Sometimes it feels like we’re saturated with bundles of pop culture content every day. The way people hurry to feast on the freshest online stimulus suggests content itself has superseded substance. Meanwhile, Melbourne/Sydney duo HTRK defiantly uphold patience as a virtue. Jonnine Standish (vocals) and Nigel Yang (guitar/electronics) make music that exhibits extensive compositional deliberation and encourages a distraction-free listening experience, Augustus Welby writes. 

“Me and Nigel like to sit with our music for maybe longer than most people,” Standish says. “It’s amazing what happens after several months. The song that was your favourite can soon start to grate on your nerves, or the song that you weren’t sure where to take it, several months later you realise it’s perfect exactly how it is. We’re not in a rush to play the industry game of releasing and pushing forward into the game, so having that extra time to reflect on music is kind of a freedom.”

HTRK formed as a trio in Melbourne in 2003 and the band’s moody noise experiments quickly became a talking point in underground circles.

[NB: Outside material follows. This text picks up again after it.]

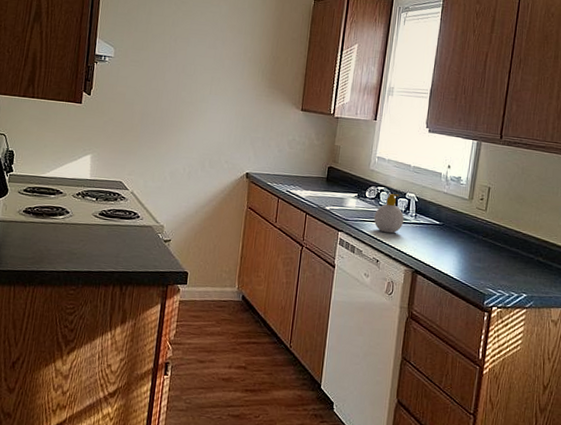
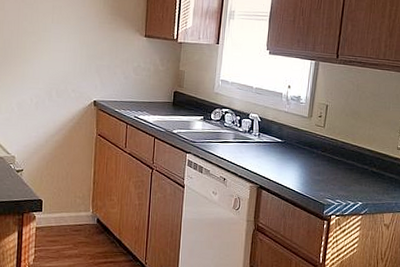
soap bottle: present [374,194,404,234] -> none [220,115,248,153]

Then in 2009 the Rowland S. Howard-produced debut Marry Me Tonight brought the group major recognition. Early last month HTRK unveiled their third LP, Psychic 9-5 Club. The album is the first to be constructed without founding bass player Sean Stewart, who tragically killed himself while they were based in London in 2010. Psychic 9-5 Club isn’t a drastic departure from its 2011 predecessor – the hypnotic and sometimes industrial Work (Work, Work) – but many of the tracks possess a warmth and immediacy they didn’t previously emphasise.

“The direction Psychic 9-5 Club has gone is probably how we were wanting Work to go,” says Standish. “The production of Work (Work, Work) was really infiltrated by what we had at our disposal. It was really important that Sean played on the album. We were three-quarters of the way through when he died and we were left with a lot of demos, a lot of mp3s, so the whole album became quite murky and lo-fi.

“The idea for that album was that it was going to have more clarity. We were looking at the producer of [Roxy Music’s] Avalon and the engineers for albums like that; [albums] that had leaner qualities and higher production values and a pop radio aesthetic.”

In 2012 Standish and Yang travelled to New Mexico to work with Nathan Corbin of New York experimental noise outfit Excepter. The plan was to record an EP, but the constructive synergy established with Corbin meant that producing an entire album soon became imperative.

“I think me and Nigel took over five demos,” Standish remembers. “Then, when we were with Nathan, we’d just be talking and the next minute Nathan would put down a synth line and then we’d all start working on top of it and we had some new songs. He’s just got a really intuitive and amazing way with sounds. He’s really precise and warm and clean.

“Towards the end of the album we had this space in mind, the kind of club that this music would exist or be played [in]. We were talking about great new dance music scenes [that] come out of new street drugs and that hasn’t happened for a while. We envisioned a place that, if there wasn’t any drugs but you could get to a higher consciousness, what music would be in that club?” We can only enter Psychic 9-5 Club to find out.